Not much if you adjust the ISA for it! https://arxiv.org/abs/2007.15919 This pap...

coder543 · on Jan 1, 2023

I've only glanced over that paper, but they're using a processor with a 5-stage pipeline, which is really short by modern standards (Zen 1 uses a 19-stage pipeline, and I couldn't quickly find the number for subsequent versions of Zen). Using a very short pipeline significantly reduces the advantage of control flow speculation (CFS)... but they still showed CFS offering up to a ~50% advantage over their best alternative, if I'm reading that right.

I wish they had included the geometric mean of their benchmarks, but I didn't see it anywhere, and I'm not going to run the numbers right now. Even if the speedup CFS offered on a 5-stage pipeline is "only" 25%, that is still huge... and on a larger pipeline, that delta would grow. "Not much" is drastically different from my interpretation of those results.

I do think security is extremely important, but I'm not convinced that things are currently so terrible that this is the only way forward, as the authors seemed to imply.

OTOH, I would enjoy seeing a return of an Itanium-style ISA that moves a lot of speculation from the hardware to the compiler. I think compilers are in a much better place now than they were when Itanium hit the scene, which did not help Itanium's problems.

cpgxiii · on Jan 1, 2023

In many ways we've seen that return to dumber hardware + smarter compilers in the GPGPU realm, although even there the hardware continues to get more capable over time.

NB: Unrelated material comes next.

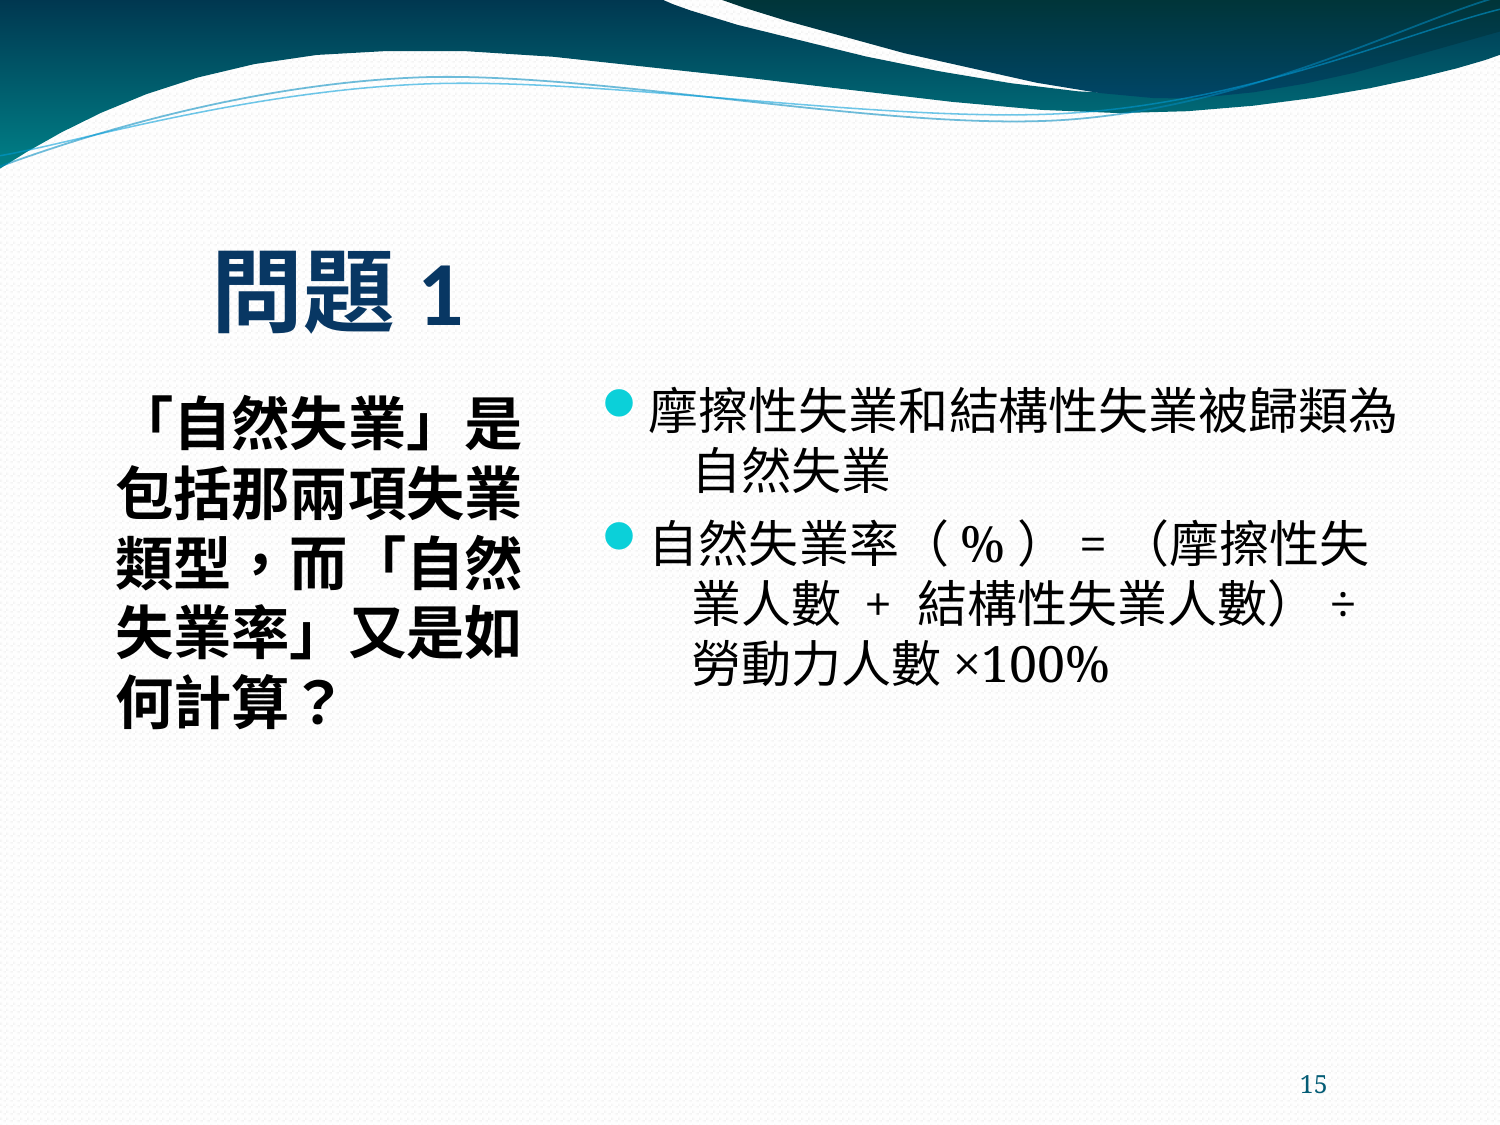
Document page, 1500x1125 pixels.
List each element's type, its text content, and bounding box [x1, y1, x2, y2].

Those applications tend to work, though, on the basis that either the compiler is generating fat binaries to support multiple architecture versions (e.g. Cuda), or some sort of IR, or compilation happens at runtime (e.g. OpenCL). It doesn't really work if you want to generate single binaries that will work performantly on a wide range of hardware versions - particularly important for users answering "how will application X work on future hardware Y", which really gets in the way of general-purpose use.

That's really the great advantage of putting more smarts in the hardware - you can evolve the processor design (often to improve performance) while executing the same binaries.

shiftingleft · on Jan 1, 2023

Thanks for the insights!

In my defense, 1.5X is "not much" when compared with 5 to 100X :-)